-------- Source passage

10 Movies Edgar Wright Fans Need To See That Influenced His Work

Edgar Wright’s latest movie, The Running Man, hits theaters in November, based on the Stephen King novel and previously adapted in the 1980s with Arnold Schwarzenegger in the lead. Schwarzenegger himself has said the new movie is loyal to King’s story, and the early Running Man reactions are positive, which is no surprise for a Wright movie.

Edgar Wright has always been open about the filmmakers and movies that influenced him over his career. This has been evident from his breakout movie, Shaun of the Dead, to his later efforts like Baby Driver and Last Night in Soho. With The Running Man as his latest success, here are the biggest movies that influenced Edgar Wright’s career.

Night Of The Living Dead (1968)

A horde of zombies in Night of the Living Dead

Edgar Wright showed great respect for George A. Romero in his breakout film, Shaun of the Dead. Of course, Romero created the modern-day zombies with his breakout horror movie Night of the Living Dead, and Wright both paid homage to that classic while also adding some biting humor to create a perfect horror-comedy.

To make things even better, Romero loved Shaun of the Dead and invited both Edgar Wright and star Simon Pegg to have a cameo in his next zombie movie, Land of the Dead. Wright and Pegg played zombies in that movie, and it was clearly a huge moment for the young filmmaker as he was making his own career path.

Shaun of the Dead remains a beloved zombie horror-comedy, and it was clear he owed much of that success to studying the films of George A. Romero.

The Italian Job (1969)

Charlie face to face with the mob in The Italian Job
Charlie face to face with the mob in The Italian Job

After Edgar Wright released Baby Driver, he mentioned films that influenced it. Wright offered his influences on a BFI streaming series called Edgar Wright presents Car Car Land, and he named 10 classic movies that influenced Baby Driver. Wright’s film was about a getaway driver who finds his life in danger when he wants to find a way out.

----------------
-------- Provided records

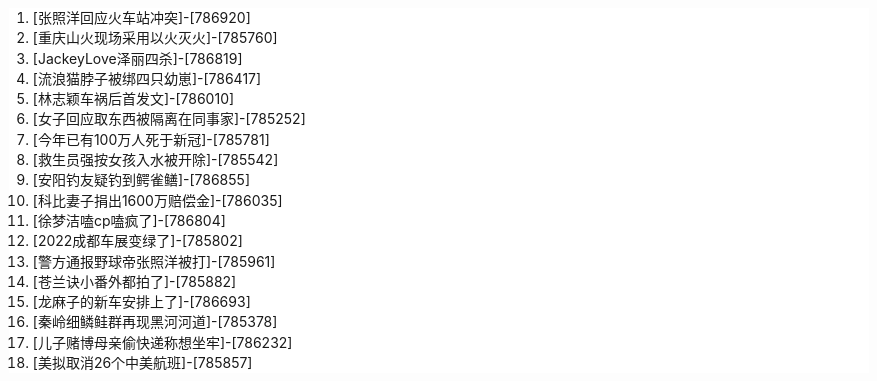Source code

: 1. [张照洋回应火车站冲突]-[786920]
1. [重庆山火现场采用以火灭火]-[785760]
1. [JackeyLove泽丽四杀]-[786819]
1. [流浪猫脖子被绑四只幼崽]-[786417]
1. [林志颖车祸后首发文]-[786010]
1. [女子回应取东西被隔离在同事家]-[785252]
1. [今年已有100万人死于新冠]-[785781]
1. [救生员强按女孩入水被开除]-[785542]
1. [安阳钓友疑钓到鳄雀鳝]-[786855]
1. [科比妻子捐出1600万赔偿金]-[786035]
1. [徐梦洁嗑cp嗑疯了]-[786804]
1. [2022成都车展变绿了]-[785802]
1. [警方通报野球帝张照洋被打]-[785961]
1. [苍兰诀小番外都拍了]-[785882]
1. [龙麻子的新车安排上了]-[786693]
1. [秦岭细鳞鲑群再现黑河河道]-[785378]
1. [儿子赌博母亲偷快递称想坐牢]-[786232]
1. [美拟取消26个中美航班]-[785857]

----------------

Pick up the article on the films that influenced Edgar Wright after its last sentence and continue writing it.

*Response below:*
Among those movies, one of the most notable was the 1969 Steve McQueen film The Italian Job. “I am a fan of action cinema in its purest form, and the best film car chases are some of the most glorious collisions of sound and image in the art form,” Wright said when introducing the list of films he pulled from.

According to Wright, he looked at the scene in Turin, which is where the Mini chase took place in The Italian Job. He also pointed to Quincy Jones’ music during the chase scenes, which Wright focused on above all else in his movie, ensuring the songs matched the car chase’s beats.

Peeping Tom (1960)

Close up of Mark Lewis with the camera he is using to film women in Peeping Tom
Close up of Mark Lewis with the camera he is using to film women in Peeping Tom

Edgar Wright took the time to count down his 10 favorite Criterion Collection films, and he had a dark thriller on his list in the neo-noir Peeping Tom. In fact, when discussing that film, he admitted that he edited Scott Pilgrim vs The World on Charlotte Street in London, and two locations from Peeping Tom were right outside his door.

He admitted how weird it was to see the streets he traveled on every day used in a haunting, disturbing film, and it really affected him when he saw it on the big screen for the first time. He said that after that big-screen experience, he began thinking about Peeping Tom every day, especially when out on those streets again.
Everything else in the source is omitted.